> **DATA SECTION**
⁂
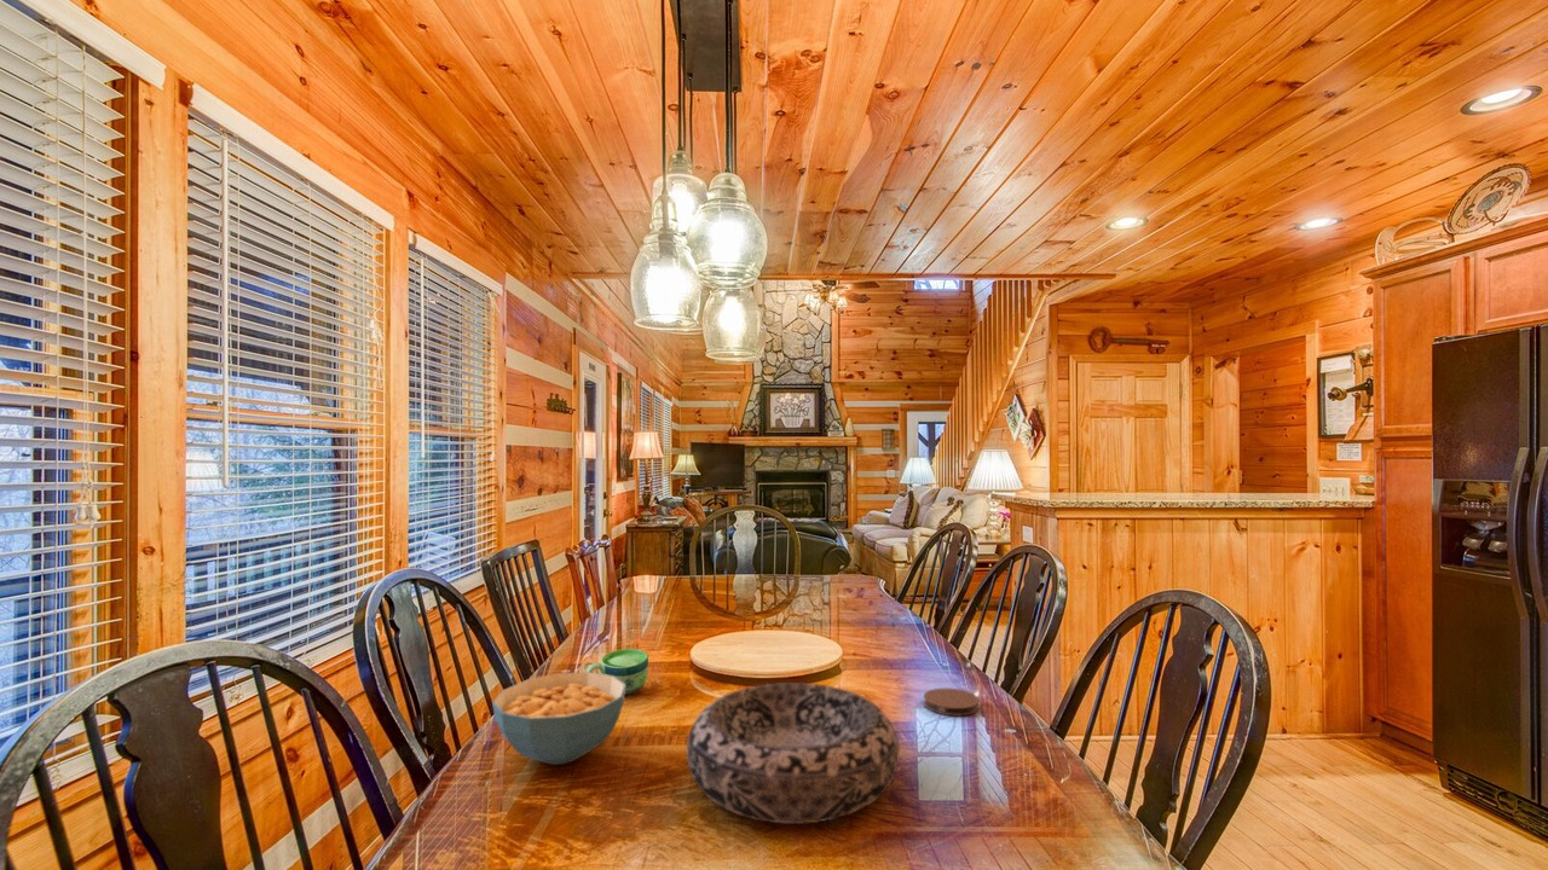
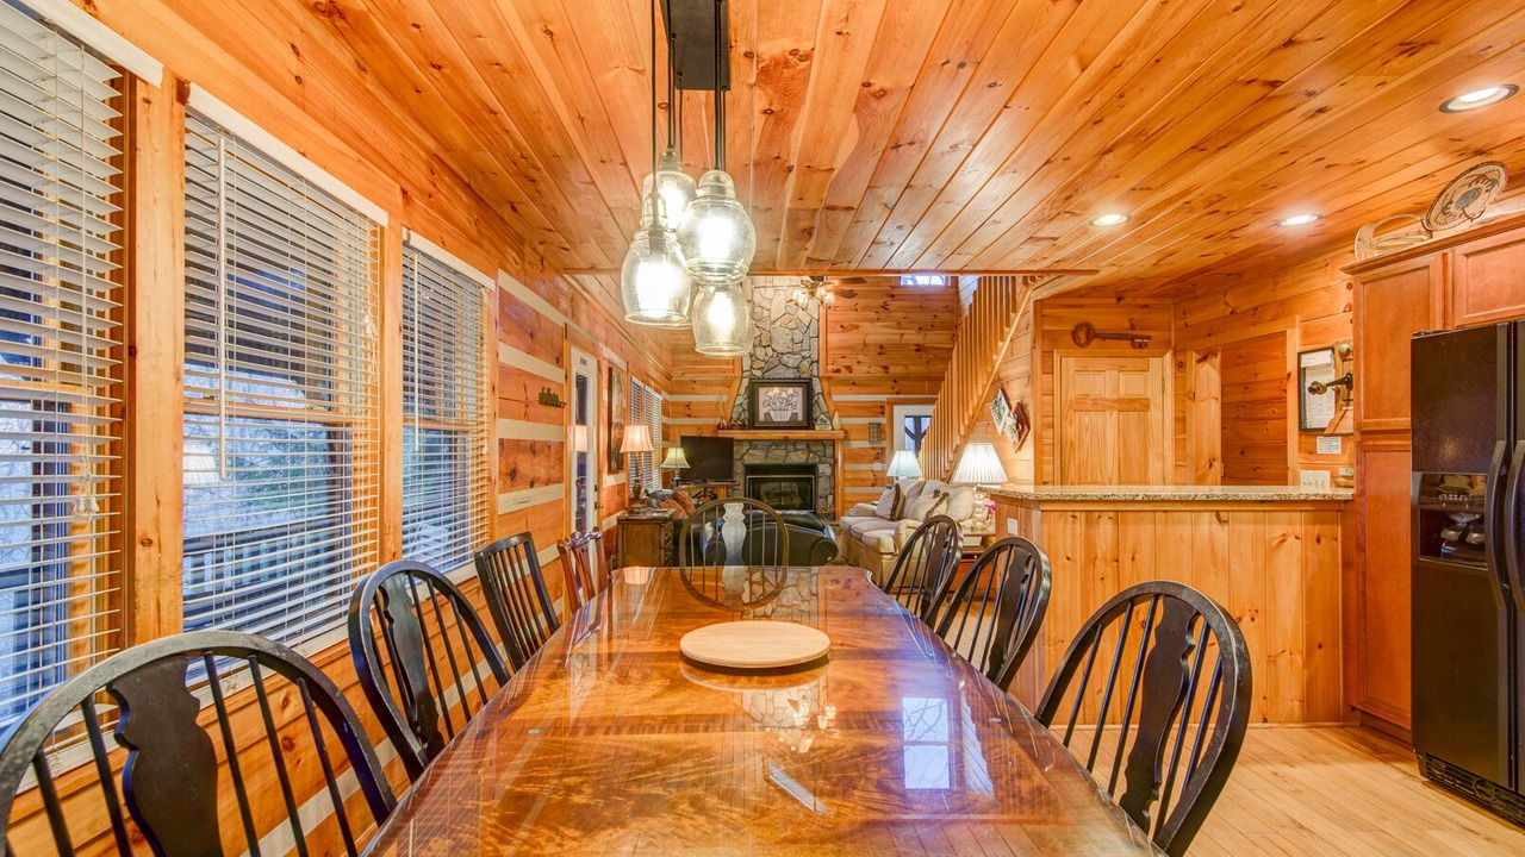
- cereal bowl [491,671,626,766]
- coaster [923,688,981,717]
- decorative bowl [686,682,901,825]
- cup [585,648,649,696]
⁂
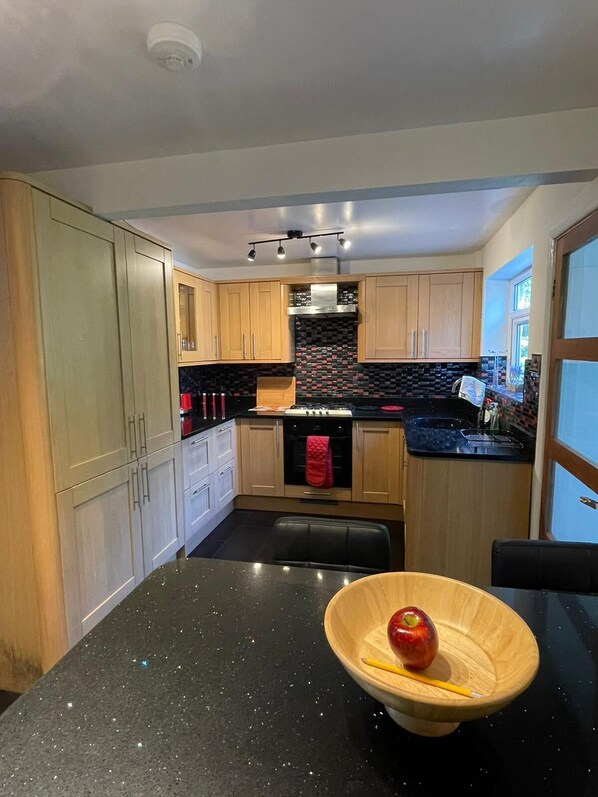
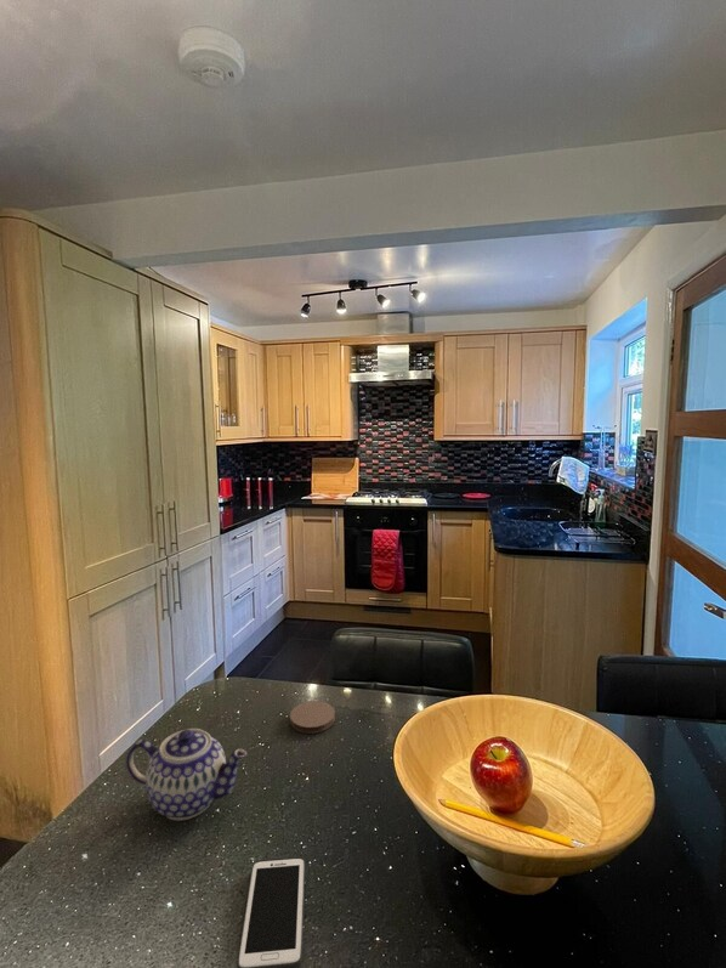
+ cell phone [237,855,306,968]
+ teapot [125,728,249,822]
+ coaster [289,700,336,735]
⁂
> **AIM OF THE TASK**
Looking at the records above, state the number of lines where the word "coaster" occurs, and write nothing beyond it.

> **TASK RESPONSE**
2